This is the second article in our Fire Ecology for Non-Scientists series. Click here to read the first on The Fire Triangle & Fire Behavior.
Fire Ecology for Non-Scientists: I Will Survive! Renewal for Pepperwood’s Trees and Shrubs
By Sandi Funke & with contributing research from Preserve Ecologist, Michelle Halbur
Though many of us humans were surprised by the fires last fall, if the plants that live at Pepperwood could talk I bet they would say they were not very surprised. In fact, I bet they would say they were prepared. Our local vegetation has evolved many clever ways to regenerate after fire. In fires of low to medium severity, many of our plant friends have a fighting chance to not only stay alive, but also thrive. Read on to learn what amazing mechanisms these verdant survivors exhibit to reside in our fire-adapted ecosystem.
As you may recall from elementary school, plants produce their own food through photosynthesis. Unlike us, plants cannot go get food. They produce green leaves, which contain chlorophyll, and through photosynthesis—which requires water and sunlight—make sugar.
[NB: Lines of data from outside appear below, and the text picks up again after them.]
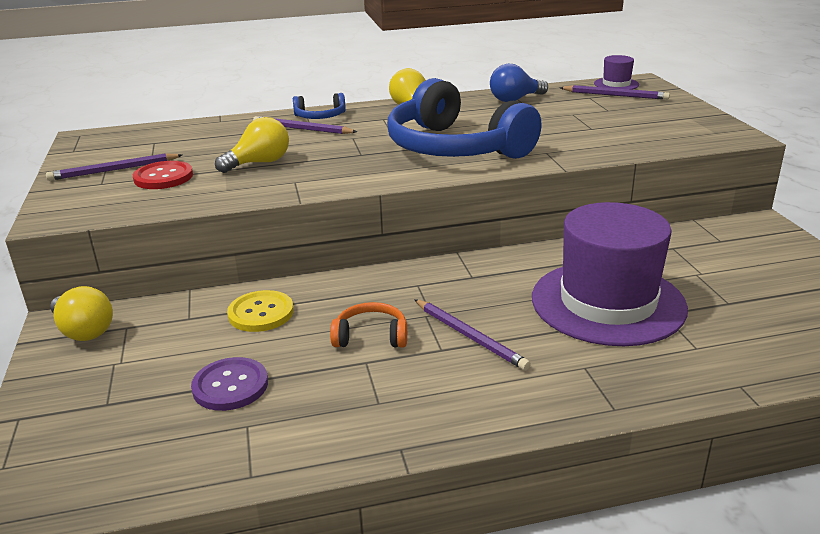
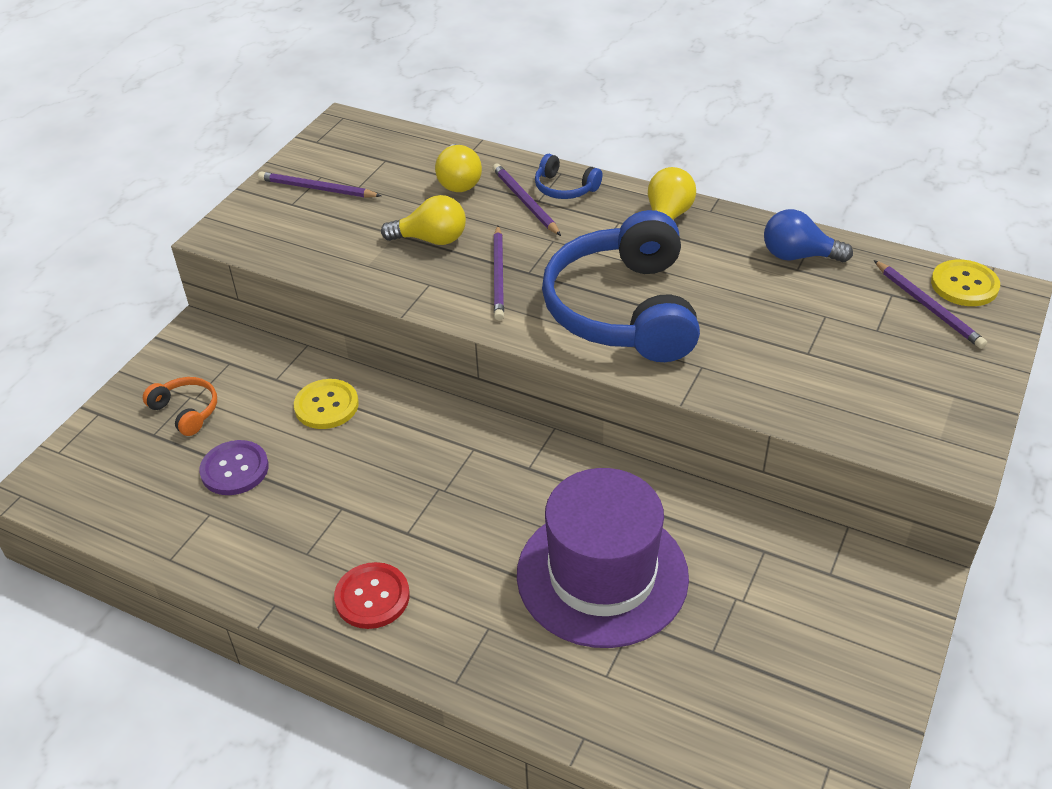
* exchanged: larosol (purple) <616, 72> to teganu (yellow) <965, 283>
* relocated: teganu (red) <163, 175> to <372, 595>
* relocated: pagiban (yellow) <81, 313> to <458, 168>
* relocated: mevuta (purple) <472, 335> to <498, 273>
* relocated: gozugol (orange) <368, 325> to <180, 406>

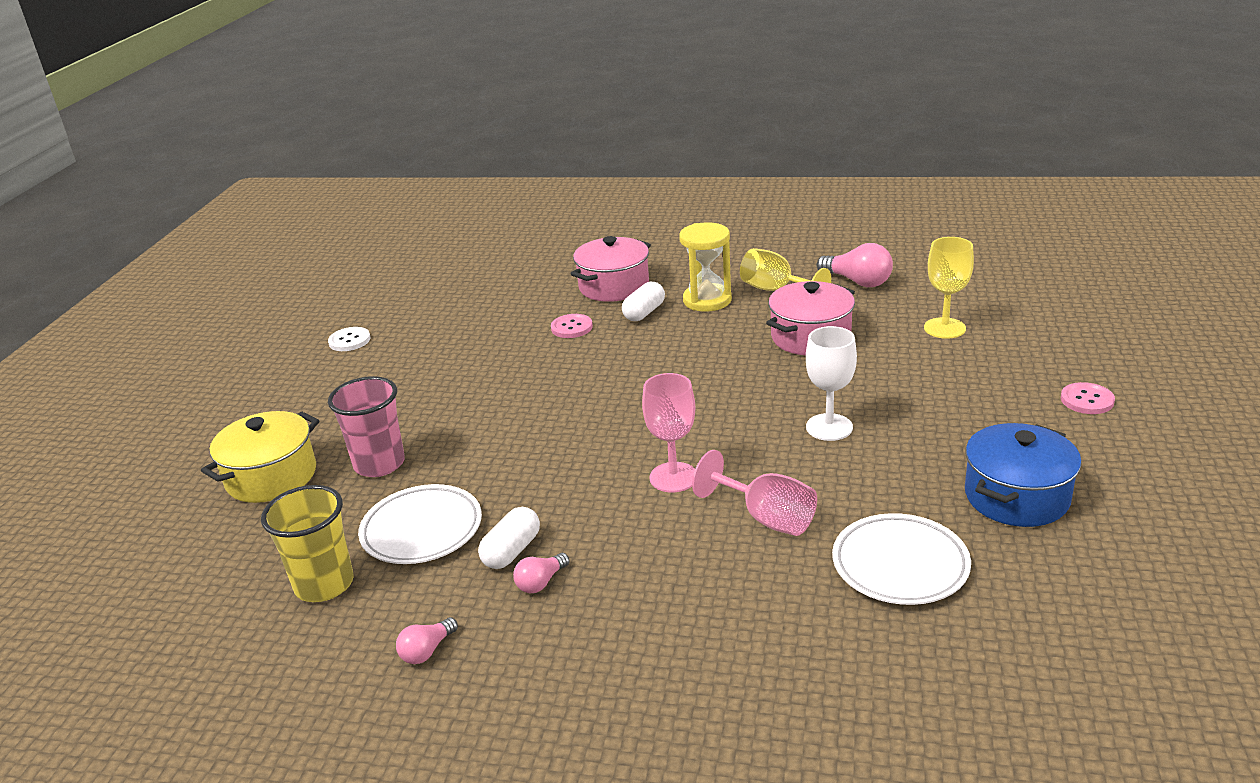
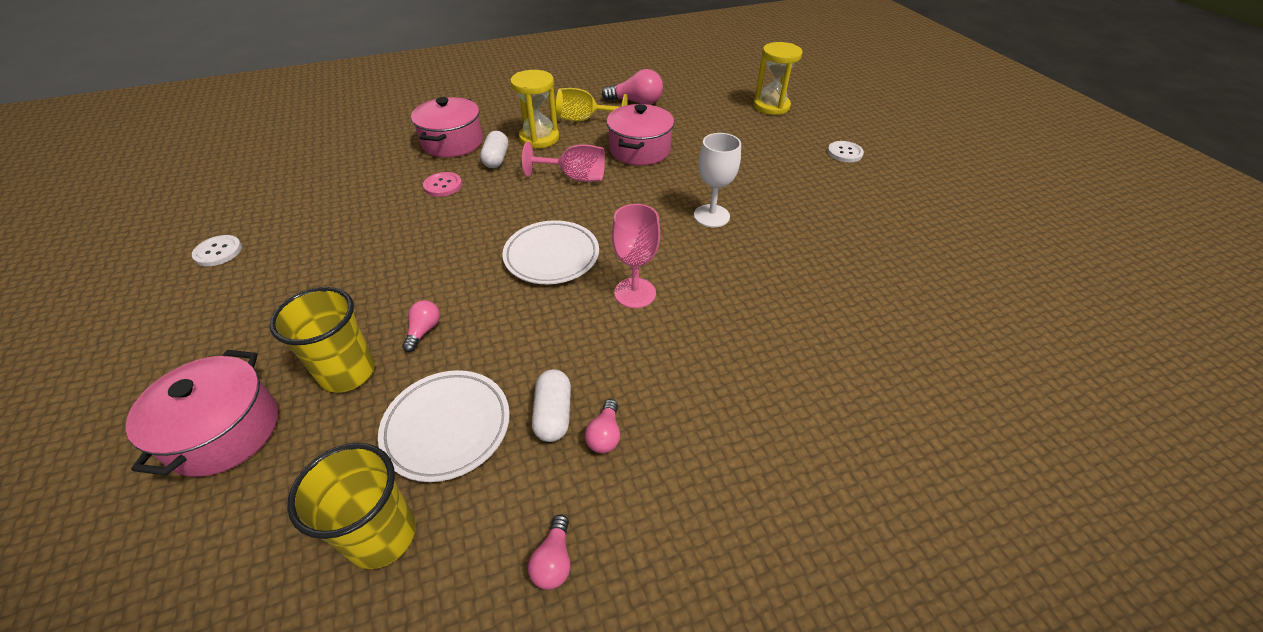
* missing:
If a tree loses its leaves, it cannot feed itself.
Sprouting is one way plants can regenerate after a fire and quickly begin feeding themselves. At Pepperwood, we are already seeing many trees and shrubs sending up sprouts and growing new leaves. Just two weeks after the fires, for example, we observed coast live oak (Quercus agrifolia) leafing out.
Arm-like shoots reaching for the sun can arise from dormant buds above the soil surface, or even below the leaf litter. Many of our chaparral plants are already sending up such growth. The charming toyon shrub (Heteromeles arbutifolia) sends up stump sprouts around the base of the plant, as do manzanita (Arctostaphylos spp.), leather oak (Quercus durata), and coyote brush (Baccharis pilularis). Blue oak (Quercus douglasii), black oak (Q. kellogii) and Oregon white oak (Q. garryana), all found at Pepperwood, can also regenerate with stump sprouts and growth from root crowns. The root crown is the point at which the stem and the roots meet. Tanoaks (Notholithocarpus densiflorus), though not actually oaks, can regenerate in the same manner.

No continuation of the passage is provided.